Le financement des PPP doit cesser d’être perçu comme un exercice technocratique réservé à quelques experts internationaux. Il doit devenir un levier de souveraineté économique.
L’intelligence économique au cœur des PPP
Financer un PPP, c’est aussi maîtriser l’information stratégique. Trop d’États africains négocient encore en situation d’asymétrie informationnelle : méconnaissance des coûts réels, dépendance aux conseils extérieurs, faible capitalisation des expériences passées.

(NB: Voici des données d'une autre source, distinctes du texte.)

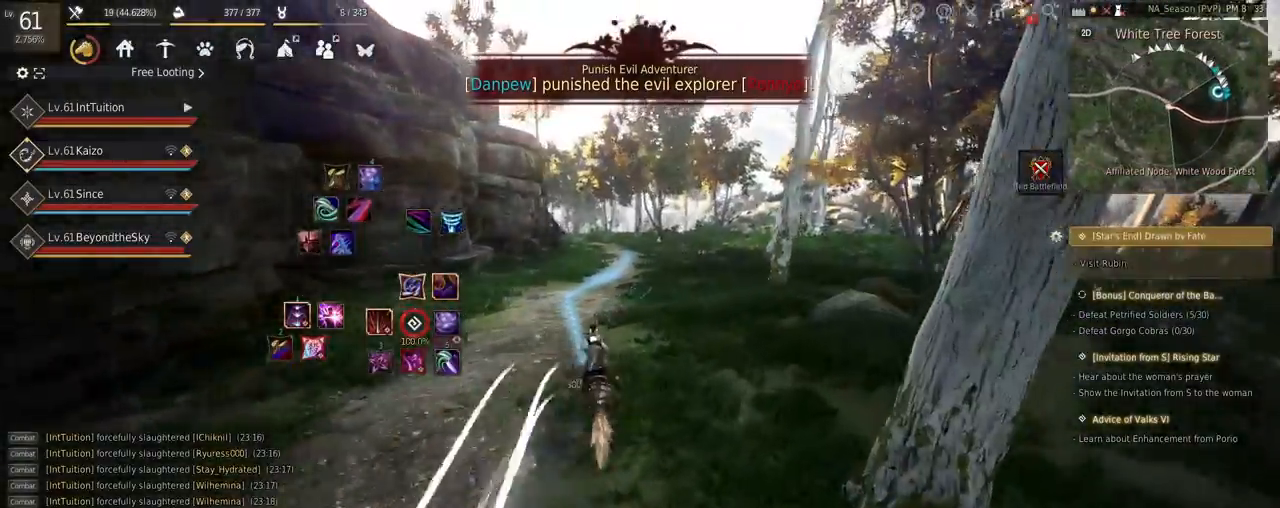
{"keys": ["a", "f", "shift"], "mouse": [], "events": [[67, "w", "down"], [150, "w", "up"]]}
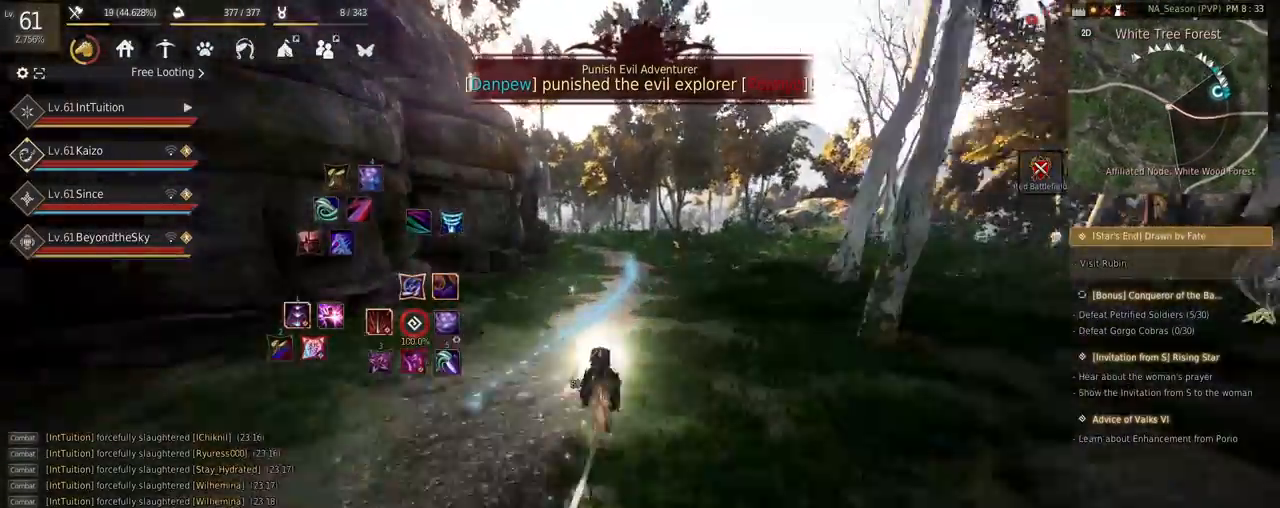
{"keys": ["a", "f", "shift"], "mouse": [], "events": []}
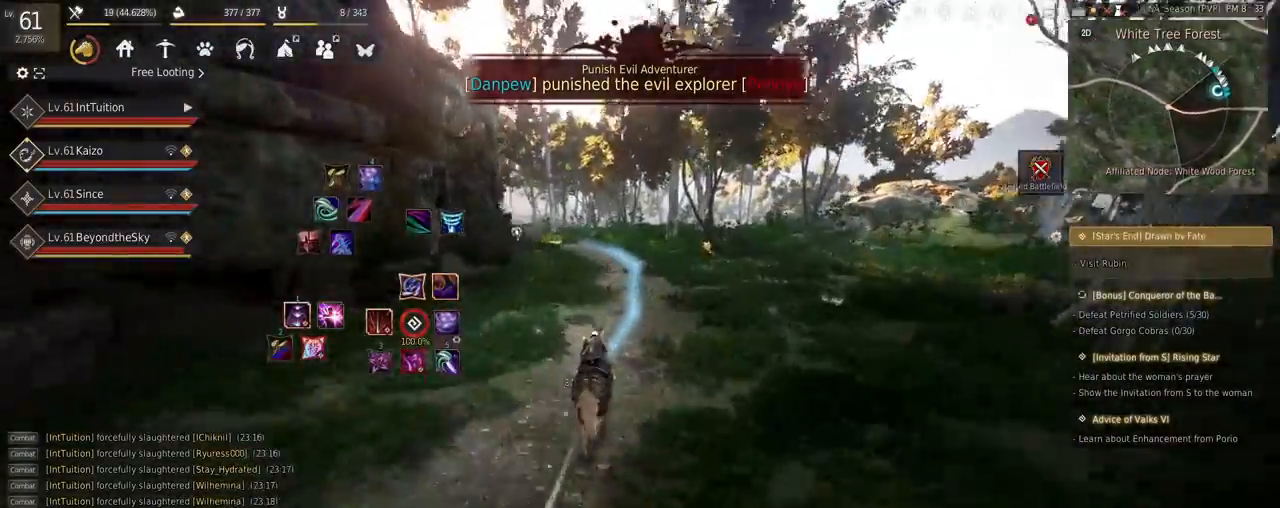
{"keys": ["a", "f", "shift"], "mouse": [], "events": []}
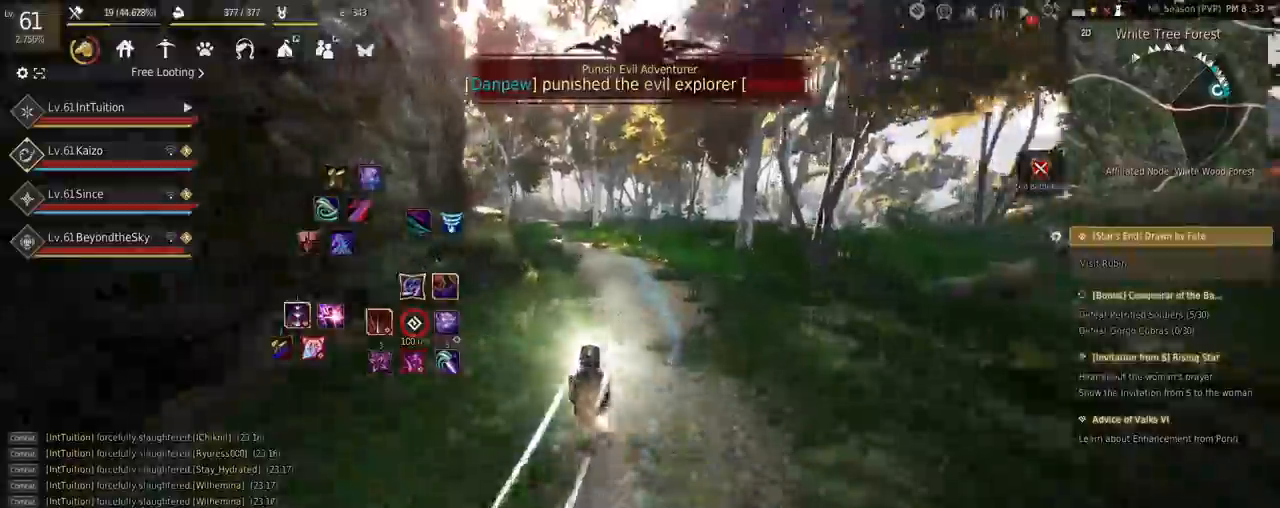
{"keys": ["a", "f", "s", "shift"], "mouse": [], "events": [[484, "s", "down"]]}
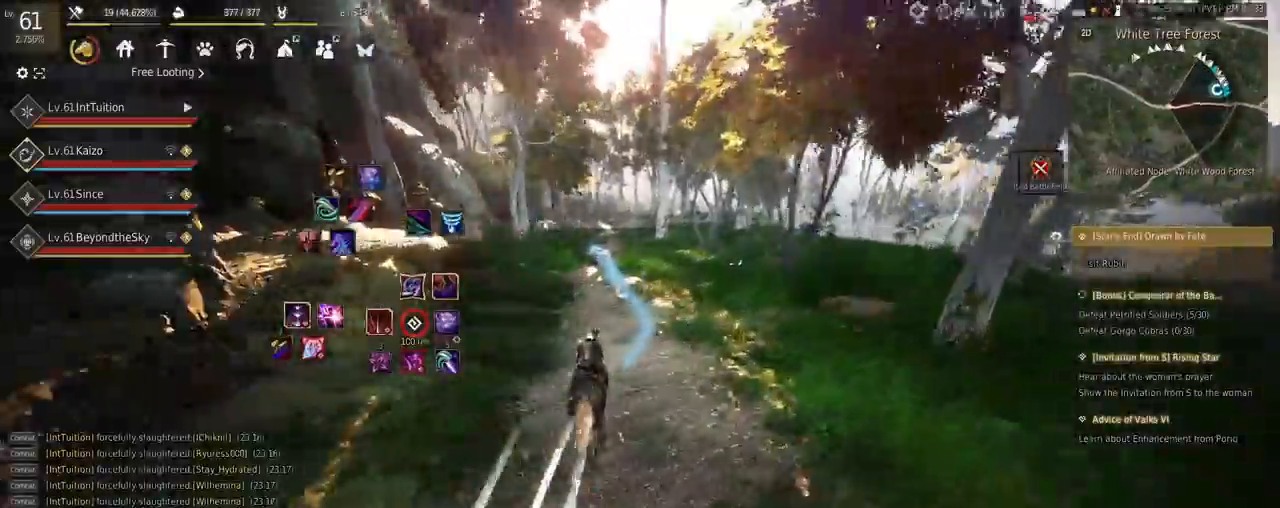
{"keys": ["a", "f", "shift"], "mouse": [], "events": [[34, "s", "up"], [167, "w", "down"], [267, "w", "up"]]}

Ce n’est pas une fatalité.
L’intelligence économique et stratégique permet d’anticiper les rapports de force, de sécuriser les intérêts publics, de structurer des appels d’offres transparents et de négocier des contrats équilibrés. Sans cette capacité, le financement des PPP devient un terrain de vulnérabilité plutôt qu’un outil de développement.
Les États doivent cesser de percevoir les conseillers transactionnels (financiers, juridiques, techniques) comme un coût superflu, mais comme un investissement de souveraineté. Un contrat mal négocié faute d’expertise coûtera infiniment plus cher sur 25 ans qu’une équipe d’experts lors de la structuration.
Vers des PPP afro-responsables
L’avenir des PPP en Afrique passe par un changement de paradigme. Ni rejet idéologique, ni adhésion naïve. Il s’agit de construire des PPP afro-responsables : ancrés dans les priorités nationales, financièrement soutenables, socialement inclusifs et économiquement transformateurs.
Le financement des PPP n’est pas une fin en soi. C’est un moyen. Un moyen de structurer des économies, de créer de la valeur locale, de transférer des compétences et de bâtir des États stratèges capables de penser le long terme.
L’Afrique a besoin de meilleurs PPP, mieux structurés, mieux financés, mieux négociés et mieux gouvernés.